On 10 October 2011 at 6:19 pm ssmurf said:
I agree with Allan I will not be taking this offer either. I see ACC was quite happy to take a big fat loss with public money.
On 10 October 2011 at 9:28 pm Stuart said:
So the guy who traded on his family connections and encouraged the public to invest in his abilities to breath new life into PGC, has turned out to be nothing other than a con artist. The integrity of the man is appalling. I likewise will be staying if only to make him work harder.
On 10 October 2011 at 9:44 pm sadkmof admf said:
This is rubbish. Have been a loyal shareholder for so many years with the hope that one day it would come back somewhere respectable and provide me with if not a return but atleast my initial investment back. If i take up this offer i stand to lose over 10k. Might as well hold onto what ive got and hope for the best.
On 11 October 2011 at 5:37 am Peter said:
Why would international investors want to invest in a country where directors behave in this way? As I understand it, this is also one of your oldest companies is it not, which makes it even worse. Companies are an important part of the national fabric and should be preserved to some extent. Capitalism should run its course, but directors and shareholders do have a duty to preserve to some extent. Put another way. Looting of a company that was founded in 1850 is not allowed, especially by its own directors.
On 11 October 2011 at 1:17 pm michael said:
Where is the assumption that $0.33 is a good offer, when the NTA is $0.60 - a completely rip off and is yet another example of the shareholder who by in large supports the directors of the company, is being shafted !
On 11 October 2011 at 3:11 pm David said:
They see growth potential, not early dividend income. Why can't we stay for the same reason? This offshore reason smells to high heaven, asset-stripping? What else do they own in NZ?
On 11 October 2011 at 3:27 pm Stu said:
Notice how George Kerr's signature looks a lot like Bernard Whimp's?
On 11 October 2011 at 3:31 pm John McCarthy said:
Agree with comments, however as small shareholdes complaining will not achieve a better standard from directors, & management. The organisation that all small shareholders should join is the NZ shareholders association for a unified voice.
On 11 October 2011 at 6:18 pm john hammond said:
Yet another example of a public company director failing to understand that his duty to the public should take precedence over his own interests.
On 14 October 2011 at 2:09 pm D. T. K. said:
I'm very touched by Mr GK's concern for PGC shareholders in feeling it so appropriate to give us all an 'opportunity' to lock in a loss on our investment. Since the business is now so inappropriate for investors perhaps it should be wound up and NTA value returned to shareholders… no wait that might actually give more value back to the shareholders and leave GK and his buddies having to conjure up another elaborate scam… can't have that it would upset the system.
On 16 October 2011 at 1:13 pm Stephen McAnally said:
I agree with above comments. I will not be selling either.
On 28 October 2011 at 3:25 pm Allan said:
Hi all Does anyone know how to contact Reese Hart to give him proxys in the fight with the board of PGC? Much appreciated Allan
On 30 October 2011 at 12:22 pm John Mercer said:
I concur with the above comments.
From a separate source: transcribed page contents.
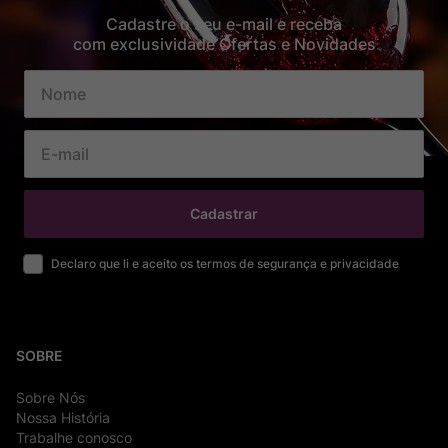
Cadastre o seu e-mail e receba
com exclusividade Ofertas e Novidades
Cadastrar
Declaro que li e aceito os termos de segurança e privacidade
SOBRE
Sobre Nós
Nossa História
Trabalhe conosco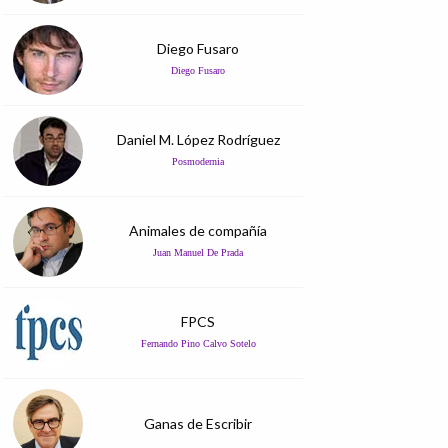
Diego Fusaro
Diego Fusaro
Daniel M. López Rodríguez
Posmodernia
Animales de compañía
Juan Manuel De Prada
FPCS
Fernando Pino Calvo Sotelo
Ganas de Escribir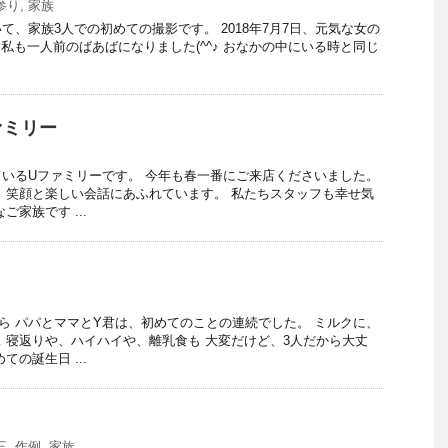
参り
,
家族
て、家族3人での初めての撮影です。 2018年7月7日、元気な女の
*) 私も一人前のばあばになりました(^^♪ おなかの中にいる時と同じ
ァミリー
いるUファミリーです。 今年も春一番にご来店くださいました。
 笑顔と楽しい会話にあふれています。 私たちスタッフも幸せ気
ご家族です ...
ら パパとママとY君は、初めてのことの連続でした。 ミルクに、
 寝返りや、ハイハイや、離乳食も 大変だけど、3人だから大丈
ての誕生日 ...
三
,
作例
,
家族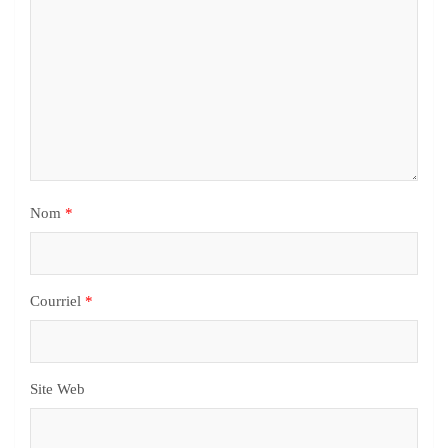
Nom
*
Courriel
*
Site Web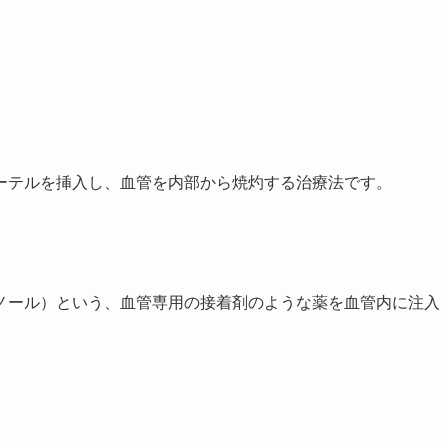
ーテルを挿入し、血管を内部から焼灼する治療法です。
ノール）という、血管専用の接着剤のような薬を血管内に注入
す。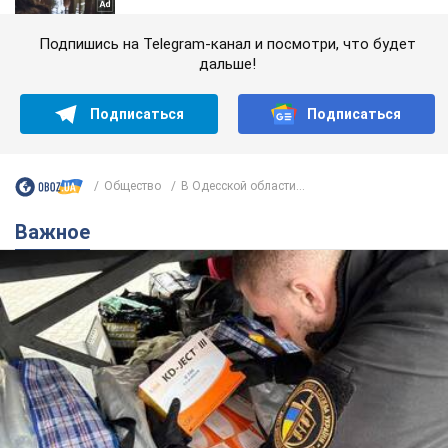
Подпишись на Telegram-канал и посмотри, что будет
дальше!
Подписаться
Подписаться
Общество
В Одесской области...
Важное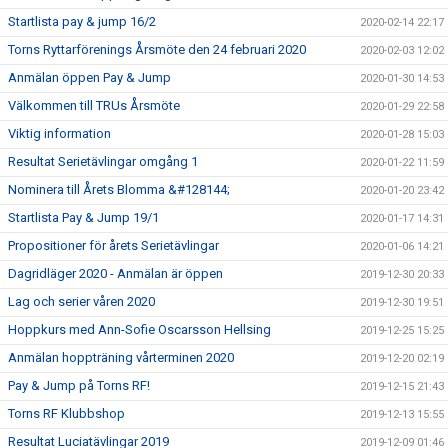
Startlista pay & jump 16/2
2020-02-14 22:17
Torns Ryttarförenings Årsmöte den 24 februari 2020
2020-02-03 12:02
Anmälan öppen Pay & Jump
2020-01-30 14:53
Välkommen till TRUs Årsmöte
2020-01-29 22:58
Viktig information
2020-01-28 15:03
Resultat Serietävlingar omgång 1
2020-01-22 11:59
Nominera till Årets Blomma &#128144;
2020-01-20 23:42
Startlista Pay & Jump 19/1
2020-01-17 14:31
Propositioner för årets Serietävlingar
2020-01-06 14:21
Dagridläger 2020 - Anmälan är öppen
2019-12-30 20:33
Lag och serier våren 2020
2019-12-30 19:51
Hoppkurs med Ann-Sofie Oscarsson Hellsing
2019-12-25 15:25
Anmälan hoppträning vårterminen 2020
2019-12-20 02:19
Pay & Jump på Torns RF!
2019-12-15 21:43
Torns RF Klubbshop
2019-12-13 15:55
Resultat Luciatävlingar 2019
2019-12-09 01:46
The directors have talked the company down in the hope that shareholders will accept the poor offer. They would then take over the company, turn it around, and benefit from improved returns from a low cost purchase price. I , too, will not be accepting the offer and encourage all shareholders to hang on to their shares and make the directors work to get the returns which should eventually come.